## Exercise goal
Please restate, word for word, each line from the one containing "table_cell [454, 1450, 615, 1504]" through the end of the entries below.

## Material for this task
────────

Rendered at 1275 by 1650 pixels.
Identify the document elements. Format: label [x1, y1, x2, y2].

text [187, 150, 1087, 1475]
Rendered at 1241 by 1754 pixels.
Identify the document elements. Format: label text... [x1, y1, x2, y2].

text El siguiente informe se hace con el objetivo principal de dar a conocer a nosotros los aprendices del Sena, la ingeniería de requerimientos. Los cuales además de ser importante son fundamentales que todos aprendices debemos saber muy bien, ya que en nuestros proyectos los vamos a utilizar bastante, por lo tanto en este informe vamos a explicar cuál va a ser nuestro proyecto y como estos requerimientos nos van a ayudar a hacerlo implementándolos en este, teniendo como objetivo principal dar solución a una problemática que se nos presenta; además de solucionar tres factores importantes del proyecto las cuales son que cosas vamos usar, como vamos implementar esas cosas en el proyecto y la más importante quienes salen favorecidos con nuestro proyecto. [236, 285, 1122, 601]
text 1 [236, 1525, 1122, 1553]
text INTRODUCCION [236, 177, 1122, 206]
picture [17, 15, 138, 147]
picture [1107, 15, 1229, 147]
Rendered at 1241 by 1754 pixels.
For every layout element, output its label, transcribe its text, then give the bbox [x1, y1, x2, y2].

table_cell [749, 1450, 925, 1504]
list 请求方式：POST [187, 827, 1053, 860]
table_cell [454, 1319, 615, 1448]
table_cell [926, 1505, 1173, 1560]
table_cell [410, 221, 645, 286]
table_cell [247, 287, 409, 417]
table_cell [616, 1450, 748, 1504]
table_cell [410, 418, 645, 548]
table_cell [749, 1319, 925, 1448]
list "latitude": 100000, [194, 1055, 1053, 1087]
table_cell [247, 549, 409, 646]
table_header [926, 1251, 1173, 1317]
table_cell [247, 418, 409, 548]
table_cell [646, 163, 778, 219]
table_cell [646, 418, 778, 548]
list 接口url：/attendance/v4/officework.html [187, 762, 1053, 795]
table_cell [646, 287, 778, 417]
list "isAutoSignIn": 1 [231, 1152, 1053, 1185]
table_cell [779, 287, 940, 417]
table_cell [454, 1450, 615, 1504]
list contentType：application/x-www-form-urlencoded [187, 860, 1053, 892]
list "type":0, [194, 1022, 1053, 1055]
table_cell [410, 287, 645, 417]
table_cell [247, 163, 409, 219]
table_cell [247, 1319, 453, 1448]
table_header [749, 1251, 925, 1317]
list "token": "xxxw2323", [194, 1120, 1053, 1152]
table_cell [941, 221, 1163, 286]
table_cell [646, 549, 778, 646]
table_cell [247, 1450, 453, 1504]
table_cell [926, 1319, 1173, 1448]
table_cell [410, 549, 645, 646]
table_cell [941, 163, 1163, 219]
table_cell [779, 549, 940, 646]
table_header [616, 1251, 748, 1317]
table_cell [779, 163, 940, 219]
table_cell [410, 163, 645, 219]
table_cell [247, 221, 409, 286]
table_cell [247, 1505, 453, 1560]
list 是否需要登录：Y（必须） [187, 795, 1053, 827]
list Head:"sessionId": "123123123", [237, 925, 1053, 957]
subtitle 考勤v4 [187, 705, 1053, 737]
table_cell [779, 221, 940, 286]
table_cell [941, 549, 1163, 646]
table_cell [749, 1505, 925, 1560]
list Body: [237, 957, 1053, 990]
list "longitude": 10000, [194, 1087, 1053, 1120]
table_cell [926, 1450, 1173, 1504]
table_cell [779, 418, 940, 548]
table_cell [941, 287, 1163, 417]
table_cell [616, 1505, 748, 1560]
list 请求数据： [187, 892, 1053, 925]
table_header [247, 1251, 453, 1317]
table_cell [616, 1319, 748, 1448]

────────

## Result of the exercise
table_cell [454, 1450, 615, 1504]
list contentType：application/x-www-form-urlencoded [187, 860, 1053, 892]
list "type":0, [194, 1022, 1053, 1055]
table_cell [410, 287, 645, 417]
table_cell [247, 163, 409, 219]
table_cell [247, 1319, 453, 1448]
table_header [749, 1251, 925, 1317]
list "token": "xxxw2323", [194, 1120, 1053, 1152]
table_cell [941, 221, 1163, 286]
table_cell [646, 549, 778, 646]
table_cell [247, 1450, 453, 1504]
table_cell [926, 1319, 1173, 1448]
table_cell [410, 549, 645, 646]
table_cell [941, 163, 1163, 219]
table_cell [779, 549, 940, 646]
table_header [616, 1251, 748, 1317]
table_cell [779, 163, 940, 219]
table_cell [410, 163, 645, 219]
table_cell [247, 221, 409, 286]
table_cell [247, 1505, 453, 1560]
list 是否需要登录：Y（必须） [187, 795, 1053, 827]
list Head:"sessionId": "123123123", [237, 925, 1053, 957]
subtitle 考勤v4 [187, 705, 1053, 737]
table_cell [779, 221, 940, 286]
table_cell [941, 549, 1163, 646]
table_cell [749, 1505, 925, 1560]
list Body: [237, 957, 1053, 990]
list "longitude": 10000, [194, 1087, 1053, 1120]
table_cell [926, 1450, 1173, 1504]
table_cell [779, 418, 940, 548]
table_cell [941, 287, 1163, 417]
table_cell [616, 1505, 748, 1560]
list 请求数据： [187, 892, 1053, 925]
table_header [247, 1251, 453, 1317]
table_cell [616, 1319, 748, 1448]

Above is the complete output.